Elwood raised his hand. “Do you want us to make all new ones or just new heads, Miss Baker?”
“I think the bodies we can salvage,” she said. She grimaced and twisted her curly red hair into a bun. “Just do the heads. Touch up the fur on the bodies and next year we’ll start from scratch.”
Visitors from all over the panhandle, families from Georgia and Alabama caravaned every year to take in the annual Christmas Fair. It was the pride of the administration, a fund-raising bounty that proved reform was no mere lofty notion but a workable proposition. A bit of an operation, gears and gears. Five miles of colored lights dangled from the cedars and traced the roofs of the south campus. The thirty-foot Santa at the foot of the drive required a crane to fit it together. The assembly instructions for the miniature steam train that looped around the football field were passed through the decades like the scrolls of a solemn sect.
Last year’s display attracted more than a hundred thousand guests to the property. There was no reason, Director Hardee insisted, that the good boys of the Nickel Academy couldn’t improve on that number.

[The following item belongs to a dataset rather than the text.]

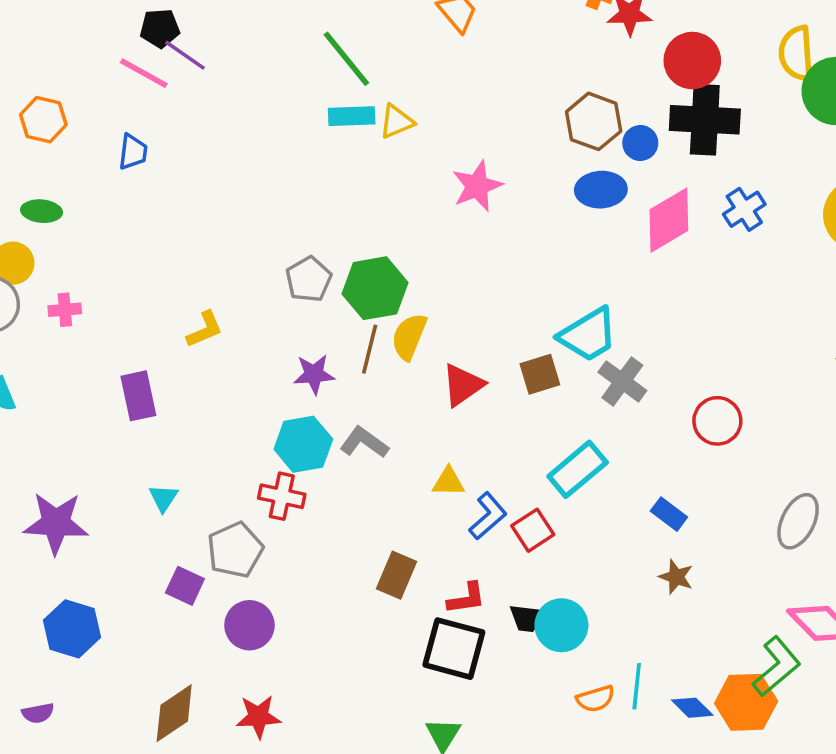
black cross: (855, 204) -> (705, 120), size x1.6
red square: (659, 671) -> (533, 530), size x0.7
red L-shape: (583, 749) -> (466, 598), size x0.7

The white students handled construction and the reassembly of the large displays—the gigantic sleigh, the Nativity diorama, the train tracks—and the black students did most of the painting. Touch-ups, new additions. Correcting the artistic errors of previous, less meticulous boys and refurbing the old workhorses. Three-foot-high candy canes lined each dormitory walkway, and they invariably required new dabs of red and white paint. The monstrous poster-size Christmas cards featured North Pole shenanigans, fairy-tale favorites like Hansel and Gretel and the Three Little Pigs, and biblical re-creations. The cards tilted on stands along the school roads as if adorning the lobby of a grand theater.
The students loved this time of year, whether it reminded them of Christmases back home, miserable as they were, or it was the first real holiday of their whole lives. Everyone got gifts—Jackson County was generous that way—white and black alike, not just sweaters and underwear but baseball gloves and boxes of tin army men.